Click the Import button, browse to locate the CA_Name.p12 backup file on your server, and enter the password you specified when you backed up your old CA. Complete the remaining steps of the wizard, being sure to specify the same path for the certificate database and log files that you were using on your old CA. Then, restore your database and log files from backup discussed in the previous section. Finally, restore the Registry key you backed up on the old CA to your new CA.

Restart Certificate Services, and you should now have a working root CA running on new hardware that will last you five years? Three years? Who knows, the way hardware platforms are advancing these days. Just be sure to test your new root CA thoroughly in all its aspects (e.g., processing certificate requests, validating certificates, and renewing and revoking certificates) before finally decommissioning your old root CA!

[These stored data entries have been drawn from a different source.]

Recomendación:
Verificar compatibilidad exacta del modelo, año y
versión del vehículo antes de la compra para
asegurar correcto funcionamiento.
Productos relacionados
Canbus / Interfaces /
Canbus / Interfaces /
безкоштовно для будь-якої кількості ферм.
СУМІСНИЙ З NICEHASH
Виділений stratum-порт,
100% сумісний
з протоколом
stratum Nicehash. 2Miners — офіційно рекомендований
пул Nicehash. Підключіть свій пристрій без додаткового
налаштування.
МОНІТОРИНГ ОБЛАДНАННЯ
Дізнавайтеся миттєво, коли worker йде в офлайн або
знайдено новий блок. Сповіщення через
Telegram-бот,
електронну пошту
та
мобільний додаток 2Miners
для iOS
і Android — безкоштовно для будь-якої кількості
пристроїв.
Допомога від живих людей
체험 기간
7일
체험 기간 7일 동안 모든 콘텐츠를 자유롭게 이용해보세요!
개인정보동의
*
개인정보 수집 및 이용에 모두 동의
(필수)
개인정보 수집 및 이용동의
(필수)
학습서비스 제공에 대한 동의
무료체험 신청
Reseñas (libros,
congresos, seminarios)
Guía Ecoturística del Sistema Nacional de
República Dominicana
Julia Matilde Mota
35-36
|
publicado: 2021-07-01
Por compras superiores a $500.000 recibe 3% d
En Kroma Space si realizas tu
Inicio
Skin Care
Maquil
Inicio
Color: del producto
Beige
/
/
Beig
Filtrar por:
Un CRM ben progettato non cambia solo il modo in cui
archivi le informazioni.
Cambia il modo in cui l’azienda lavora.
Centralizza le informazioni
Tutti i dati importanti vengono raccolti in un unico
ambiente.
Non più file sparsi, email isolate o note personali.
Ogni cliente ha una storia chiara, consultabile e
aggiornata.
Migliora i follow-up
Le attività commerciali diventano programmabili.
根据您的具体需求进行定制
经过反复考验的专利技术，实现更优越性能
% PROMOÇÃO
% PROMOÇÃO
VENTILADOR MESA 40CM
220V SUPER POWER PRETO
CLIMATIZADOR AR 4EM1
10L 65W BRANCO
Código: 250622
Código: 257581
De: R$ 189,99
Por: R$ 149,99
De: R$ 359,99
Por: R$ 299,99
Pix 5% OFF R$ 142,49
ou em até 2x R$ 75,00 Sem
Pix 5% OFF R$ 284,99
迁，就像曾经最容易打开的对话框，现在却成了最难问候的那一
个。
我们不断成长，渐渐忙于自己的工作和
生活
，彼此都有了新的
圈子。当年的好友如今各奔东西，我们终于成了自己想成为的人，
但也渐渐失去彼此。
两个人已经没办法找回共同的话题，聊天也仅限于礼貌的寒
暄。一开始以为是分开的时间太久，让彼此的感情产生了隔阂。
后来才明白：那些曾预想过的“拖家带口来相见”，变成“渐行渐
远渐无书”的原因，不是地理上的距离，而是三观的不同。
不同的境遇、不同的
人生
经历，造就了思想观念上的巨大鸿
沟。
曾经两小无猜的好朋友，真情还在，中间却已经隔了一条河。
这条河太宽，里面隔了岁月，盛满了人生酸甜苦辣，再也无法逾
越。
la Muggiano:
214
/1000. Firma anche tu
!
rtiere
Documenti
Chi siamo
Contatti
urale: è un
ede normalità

Decommissioning the Old CA

If you still want to use your old server for some other purpose on your network (as opposed to discarding it in the big blue bin behind your building), then you still have to do two things. First, you have to remove Certificate Services from it. But before you do this you need to remove the CA certificate and private key themselves, because you don't want them kicking around on some old machine on your network. To remove these cryptographic items, open a command prompt and type certutil -shutdown to stop Certificate Services on the machine. Then, type certutil -key to display a list of all cryptographic keys installed on the machine. Contained within this list should be a key named for the CA itself (CA_Name), which you can remove from the server by typing certutil -delkey CA_Name (enclose CA_Name in quotes if it contains spaces). Now you can use Add/Remove Programs in the Control Panel to uninstall Certificate Services, allowing you to use your old machine for some other purpose on your network.

But don't forget this second step: rename your server so it won't conflict with the new root CA on your network!